With grade A office rents in Shanghai having fallen for 15 straight quarters, the prospects for building owners are further dimmed by a glut of new space entering the market.
Approximately 4.2 million square metres of Shanghai’s grade A office space lay vacant at the end of December, with completions of new buildings set to add about 1.2 million square metres more this year. Cushman & Wakefield expects Shanghai grade A office rents to continue to decline in 2026 with the market facing a rush of new supply.
As foreign investors have grown more cautious about China’s commercial real estate, domestic buyers have become the primary driving force in the market.

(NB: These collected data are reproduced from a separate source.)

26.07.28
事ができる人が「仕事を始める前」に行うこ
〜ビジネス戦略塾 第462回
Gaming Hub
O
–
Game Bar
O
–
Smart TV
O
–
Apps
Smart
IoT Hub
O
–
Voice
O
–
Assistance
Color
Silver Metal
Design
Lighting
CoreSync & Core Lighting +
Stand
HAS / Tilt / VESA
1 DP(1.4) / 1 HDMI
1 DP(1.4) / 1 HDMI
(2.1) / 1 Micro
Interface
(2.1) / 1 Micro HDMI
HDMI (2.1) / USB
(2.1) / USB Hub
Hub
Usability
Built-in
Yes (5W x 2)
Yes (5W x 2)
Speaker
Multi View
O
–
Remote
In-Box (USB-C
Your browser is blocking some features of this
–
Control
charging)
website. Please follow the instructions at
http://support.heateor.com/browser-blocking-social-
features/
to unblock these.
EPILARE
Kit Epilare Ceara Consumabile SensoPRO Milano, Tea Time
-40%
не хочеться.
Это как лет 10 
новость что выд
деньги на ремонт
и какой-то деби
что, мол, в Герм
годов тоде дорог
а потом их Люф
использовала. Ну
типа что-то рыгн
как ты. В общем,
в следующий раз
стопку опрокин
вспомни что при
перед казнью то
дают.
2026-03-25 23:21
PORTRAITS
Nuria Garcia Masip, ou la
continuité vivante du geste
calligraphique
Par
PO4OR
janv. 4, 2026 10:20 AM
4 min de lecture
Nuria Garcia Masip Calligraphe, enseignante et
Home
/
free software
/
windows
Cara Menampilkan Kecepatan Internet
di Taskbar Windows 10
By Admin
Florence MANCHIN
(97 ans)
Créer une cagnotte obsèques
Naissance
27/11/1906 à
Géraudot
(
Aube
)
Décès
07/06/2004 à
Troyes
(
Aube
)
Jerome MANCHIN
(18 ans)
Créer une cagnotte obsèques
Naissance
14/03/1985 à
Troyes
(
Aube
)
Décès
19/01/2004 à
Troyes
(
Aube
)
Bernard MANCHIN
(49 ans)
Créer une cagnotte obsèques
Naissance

Last year, an investment consortium including Gaw Capital Partners, PAG and the merchant banking arm of Goldman Sachs disposed of Ciro’s Plaza near Shanghai’s People Square to state-owned conglomerate Xiangyu Group for RMB 2.1 billion, according to agency data. That 24-year-old office and retail tower fetched the equivalent of RMB 35,000 per square metre, with the deal closing last month.
In July, Warburg Pincus-backed fund manager Kailong Group sold the Mix 6 office and retail block in the Laoximen area for just under RMB 500 million or about RMB 28,000 per square metre to Zhejiang businessman Jin Jiansheng, Mingtiandi was told.